Posted January 1st, 2013 by James DeWolf Perry
Category: Public History Tags: Abraham Lincoln, Civil rights movement, Emancipation Proclamation, Martin Luther King Jr., Sesquicentennial of the U.S. Civil War
Today is the first day of 2013. This is an anniversary year that we’ve been talking about, and anticipating, for a long time here at the Tracing Center.
In 2013, we will celebrate the 50th anniversaries of major civil rights era milestones, including the March on Washington and Dr. King’s legendary “I Have a Dream” speech.
Over the coming year, the nation will also mark the 150th anniversaries of the Battle of Gettysburg and Lincoln’s Gettysburg Address, as well as the New York City Draft Riots (the violence of which was aimed mostly at the city’s free black population) and a host of other Civil War battles and dates.

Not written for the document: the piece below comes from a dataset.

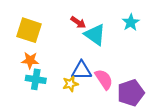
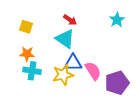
yellow square: (29, 30) -> (26, 27), size x0.6
cyan triangle: (95, 35) -> (65, 39), moved
yellow star: (70, 84) -> (63, 75), size x1.5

The anniversaries of the Civil War and the civil rights movement are directly connected, as they represent two different, but closely related, stages in our society’s slow process of reckoning with its centuries-long embrace of slavery and racism. Exploring these anniversary dates, their connections, and their broader significance for racial healing and justice will constitute much of the Tracing Center’s work in the years 2013-2015.
Today, however, marks the 150th anniversary of perhaps the greatest of all of these events: Lincoln’s Emancipation Proclamation.